48 tn Heb “they feared the Lord with a great fear.” The root ירא (yr’, “fear”) is repeated in the verb and accusative noun, forming a cognate accusative construction which is used for emphasis (see IBHS 167 §10.2.1g). The idea is that they greatly feared the Lord or were terrified of him.

49 tn Heb “they vowed vows.” The root נדר (ndr, “vow”) is repeated in the verb and accusative noun, forming an emphatic effected accusative construction in which the verbal action produces the object specified by the accusative (see IBHS 166-67 §10.2.1f). Their act of vowing produced the vows. This construction is used to emphasize their earnestness and zeal in making vows to worship the God who had just spared their lives from certain death.

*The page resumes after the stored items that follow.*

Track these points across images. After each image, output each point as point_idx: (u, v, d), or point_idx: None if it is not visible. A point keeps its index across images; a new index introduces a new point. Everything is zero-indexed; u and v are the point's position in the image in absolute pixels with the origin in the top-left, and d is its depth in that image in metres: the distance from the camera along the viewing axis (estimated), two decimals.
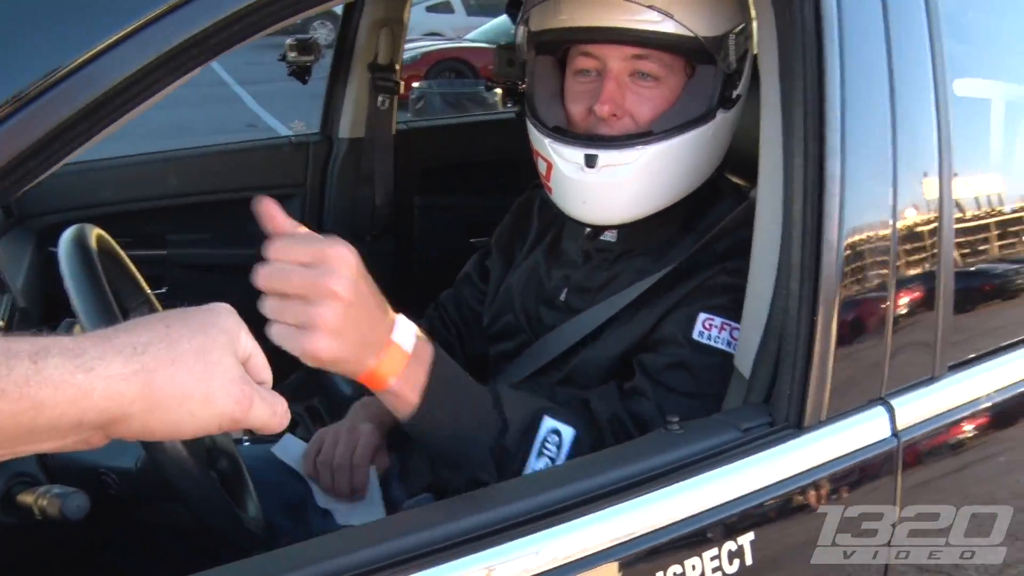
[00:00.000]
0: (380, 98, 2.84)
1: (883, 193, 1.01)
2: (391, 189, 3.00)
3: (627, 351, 1.27)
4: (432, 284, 1.99)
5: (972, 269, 1.17)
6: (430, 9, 16.45)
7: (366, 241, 3.05)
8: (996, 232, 1.16)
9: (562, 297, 1.39)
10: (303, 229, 0.85)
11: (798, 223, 0.98)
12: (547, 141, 1.26)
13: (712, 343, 1.20)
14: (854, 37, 0.98)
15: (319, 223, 3.02)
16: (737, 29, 1.24)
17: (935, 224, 1.06)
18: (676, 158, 1.23)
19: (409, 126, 3.13)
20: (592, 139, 1.24)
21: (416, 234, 3.18)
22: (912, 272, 1.05)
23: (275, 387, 0.68)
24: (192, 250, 2.84)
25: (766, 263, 1.07)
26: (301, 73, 2.73)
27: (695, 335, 1.21)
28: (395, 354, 0.90)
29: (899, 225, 1.03)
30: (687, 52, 1.24)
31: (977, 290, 1.18)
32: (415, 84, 10.55)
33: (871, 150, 1.00)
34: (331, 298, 0.80)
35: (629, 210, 1.26)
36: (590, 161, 1.21)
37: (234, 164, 2.93)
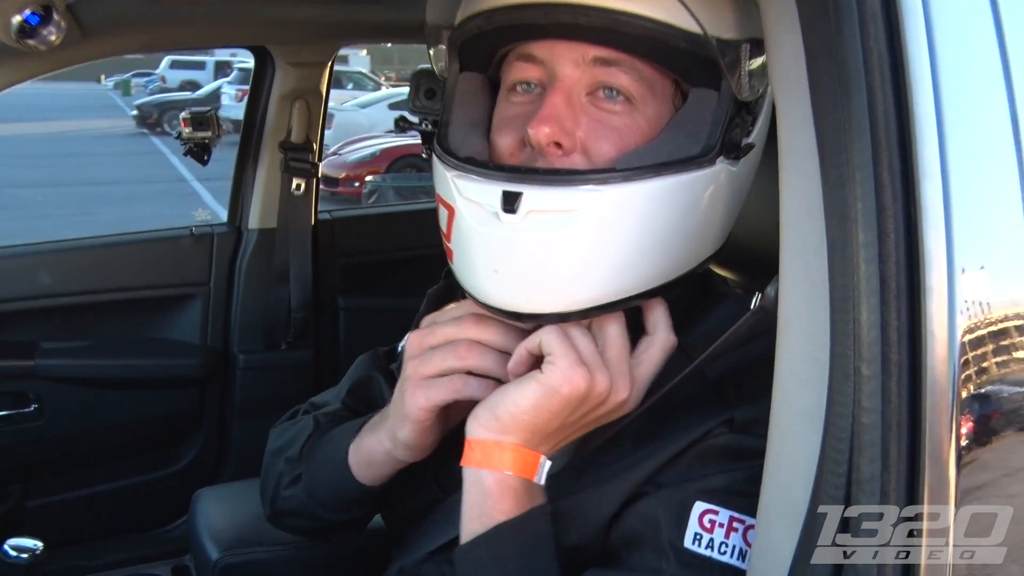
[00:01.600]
0: (295, 182, 2.42)
1: (1016, 286, 0.57)
2: (309, 288, 2.56)
3: (580, 544, 0.85)
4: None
5: None
6: (392, 107, 16.43)
7: (280, 350, 2.59)
8: None
9: None
10: None
11: (873, 347, 0.53)
12: (451, 176, 0.82)
13: (714, 554, 0.77)
14: (950, 30, 0.55)
15: (225, 328, 2.56)
16: (750, 39, 0.80)
17: None
18: (649, 215, 0.77)
19: (332, 216, 2.70)
20: (517, 170, 0.79)
21: (342, 341, 2.73)
22: None
23: None
24: (67, 360, 2.35)
25: (799, 409, 0.62)
26: (199, 152, 2.29)
27: (688, 542, 0.77)
28: (527, 461, 0.80)
29: None
30: (680, 65, 0.81)
31: None
32: (368, 178, 10.32)
33: (995, 209, 0.56)
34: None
35: (567, 290, 0.78)
36: (509, 202, 0.76)
37: (122, 259, 2.46)
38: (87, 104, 25.92)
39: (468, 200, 0.80)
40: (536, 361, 0.80)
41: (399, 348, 1.19)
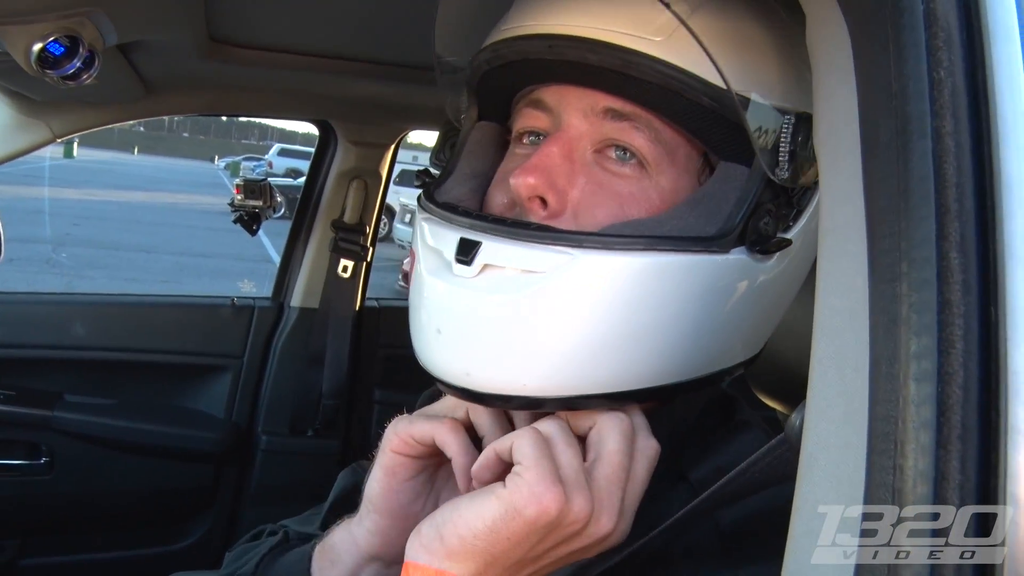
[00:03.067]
0: (342, 263, 2.34)
1: None
2: (344, 376, 2.44)
3: None
4: None
5: None
6: None
7: (306, 436, 2.47)
8: None
9: None
10: None
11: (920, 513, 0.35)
12: (421, 218, 0.73)
13: None
14: None
15: (253, 406, 2.46)
16: (800, 112, 0.66)
17: None
18: (632, 297, 0.62)
19: (380, 304, 2.60)
20: (483, 217, 0.67)
21: (372, 436, 2.57)
22: None
23: None
24: (86, 416, 2.27)
25: None
26: (249, 221, 2.25)
27: None
28: None
29: None
30: (706, 129, 0.67)
31: None
32: None
33: None
34: None
35: (514, 369, 0.64)
36: (464, 251, 0.64)
37: (160, 321, 2.41)
38: (198, 180, 27.36)
39: (428, 247, 0.69)
40: (506, 469, 0.64)
41: None
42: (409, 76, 1.81)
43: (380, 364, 2.60)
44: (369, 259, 2.40)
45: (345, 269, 2.35)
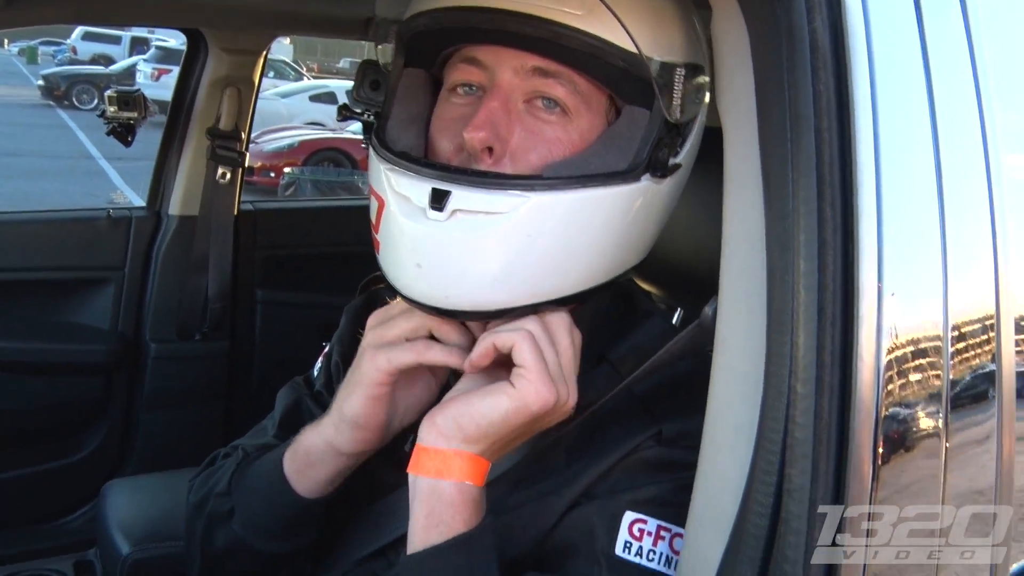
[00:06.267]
0: (220, 170, 2.37)
1: (933, 316, 0.63)
2: (228, 279, 2.51)
3: (517, 558, 0.86)
4: (274, 394, 1.53)
5: None
6: (313, 99, 16.24)
7: (194, 340, 2.53)
8: None
9: (407, 447, 0.93)
10: None
11: (809, 368, 0.57)
12: (384, 168, 0.85)
13: (642, 561, 0.80)
14: (889, 83, 0.60)
15: (138, 316, 2.49)
16: (687, 63, 0.85)
17: (991, 339, 0.69)
18: (571, 224, 0.81)
19: (256, 207, 2.65)
20: (448, 169, 0.82)
21: (257, 334, 2.68)
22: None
23: None
24: None
25: (733, 424, 0.66)
26: (124, 133, 2.23)
27: (619, 549, 0.80)
28: (481, 470, 0.80)
29: (953, 357, 0.64)
30: (616, 81, 0.85)
31: None
32: (287, 170, 10.15)
33: (918, 247, 0.62)
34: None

50 tn Heb “they sacrificed sacrifices.” The root זבח (zbkh, “sacrifice”) is repeated in the verb and accusative noun, forming an emphatic effected accusative construction in which the verbal action produces the object (see IBHS 166-67 §10.2.1f). Their act of sacrificing would produce the sacrifices. It is likely that the two sets of effected accusative constructions here (“they vowed vows and sacrificed sacrifices”) form a hendiadys; the two phrases connote one idea: “they earnestly vowed to sacrifice lavishly.” It is unlikely that they offered animal sacrifices at this exact moment on the boat – they had already thrown their cargo overboard, presumably leaving no animals to sacrifice. Instead, they probably vowed that they would sacrifice to the Lord when – and if – they reached dry ground. Tg. Jonah 1:16 also takes this as a vow to sacrifice but for a different reason. According to Jewish tradition, the heathen are not allowed to make sacrifice to the God of Israel outside Jerusalem, so the Targum modified the text by making it a promise to sacrifice: “they promised to offer a sacrifice before the Lord and they made vows” (see B. Levine, The Aramaic Version of Jonah, 70; K. Cathcart and R. Gordon, The Targum of the Minor Prophets [ArBib], 14:106, n. 29).

51 tn Heb “The men feared the Lord [with] a great fear, they sacrificed sacrifices, and they vowed vows” (cf. v. 10). By pairing verbs with related nouns as direct objects, the account draws attention to the sailors’ response and its thoroughness.